Whilst the company can set up its own rules, because they are legally binding on the company and its shareholders/members they cannot include rules that are against the law. Having said that, the majority of companies, especially small ones, tend to rely on model articles instead of drawing up their own. The company’s articles are not set in stone and sometimes the need to change them can arise for a number of reasons.

Any change must be in the genuine best interests of the company, not just designed to meet the needs of some members. While this doesn’t mean that every member must agree to a change to the articles, any change cannot be used by a majority to discriminate against the minority or deprive minority shareholders/members of their statutory rights.
Retrospective changes need to be both legal and fair. In particular, s25 of the Companies Act 2006 (effect of alteration of articles on company’s members) does not allow the company to insert retrospective provisions that need members to increase their shareholdings or give further funds to the company without the members specific agreement in writing.

The Articles also can’t be changed to remove the ability to make further changes to them in future.
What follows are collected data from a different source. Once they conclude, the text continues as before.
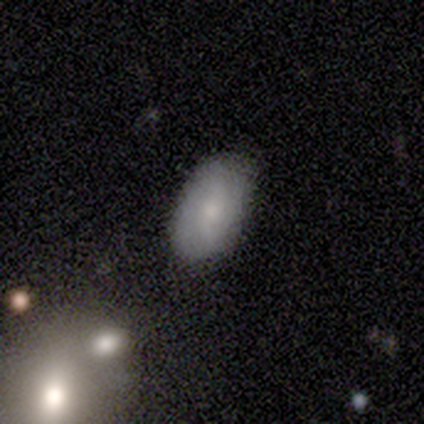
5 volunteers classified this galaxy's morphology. Q: Smooth or featured?
A: smooth (60%); runner-up: featured or disk (40%)
Q: How rounded?
A: in between (100%)
Q: Merging?
A: none (60%); runner-up: minor disturbance (40%)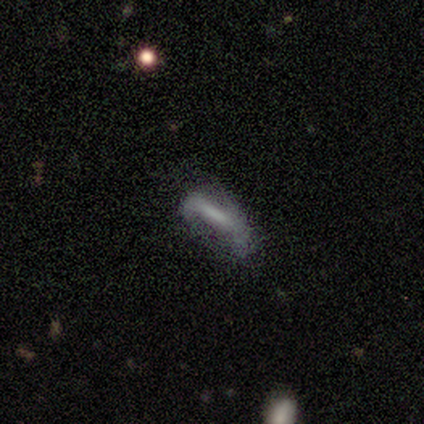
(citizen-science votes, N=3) A smooth galaxy with no disk features (33%, tied with featured or disk and star or artifact) that is in between round and cigar-shaped (100%).

Vote fractions:
- Smooth or featured? smooth: 33% (tied) / featured or disk: 33% (tied) / star or artifact: 33% (tied)
- How rounded? in between: 100% / round: 0% / cigar-shaped: 0%
- Merging? none: 100% / minor disturbance: 0% / major disturbance: 0% / merger: 0%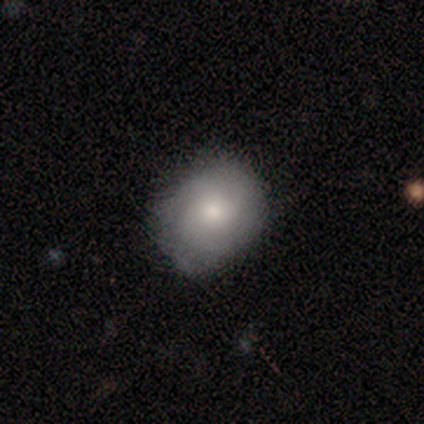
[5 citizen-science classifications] Q: Smooth or featured?
A: smooth (80%); runner-up: featured or disk (20%)
Q: How rounded?
A: round (50%); tied with: in between (50%)
Q: Merging?
A: minor disturbance (60%); runner-up: none (40%)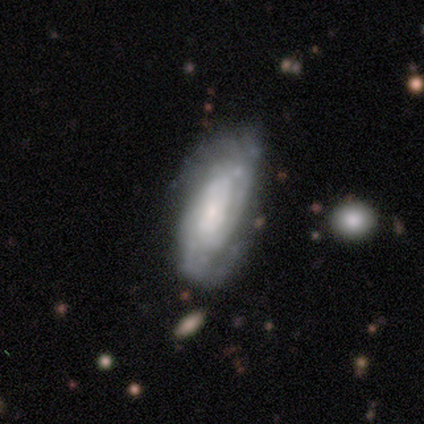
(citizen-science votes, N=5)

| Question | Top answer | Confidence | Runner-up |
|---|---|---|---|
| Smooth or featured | featured or disk | 100% | — |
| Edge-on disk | no | 100% | — |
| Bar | no | 100% | — |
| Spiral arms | yes | 80% | no (20%) |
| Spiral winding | tight | 75% | medium (25%) |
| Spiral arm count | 2 | 50% | tied: can't tell (50%) |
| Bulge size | small | 80% | large (20%) |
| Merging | none | 100% | — |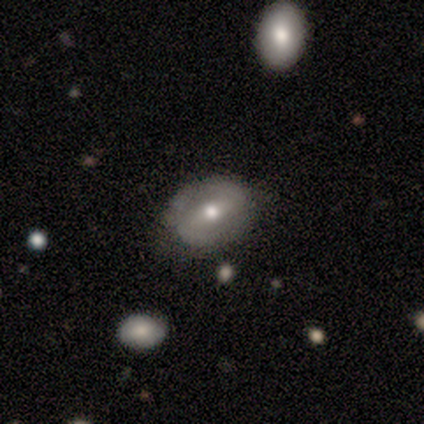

Having said that, there may be conditions attached to making alterations such as a contractual arrangement (like a shareholders’ agreement) for example which may effectively restrict the ways in which the articles can be amended.

Once a legitimate need to update the articles of association has been identified, this change can be implemented by:

  1. Amending the wording of one or more clauses in the existing articles;
  2. Adding in new or removing clauses from the existing articles; or
  3. Adopting an entirely new set of articles (completely replacing the previous set of articles).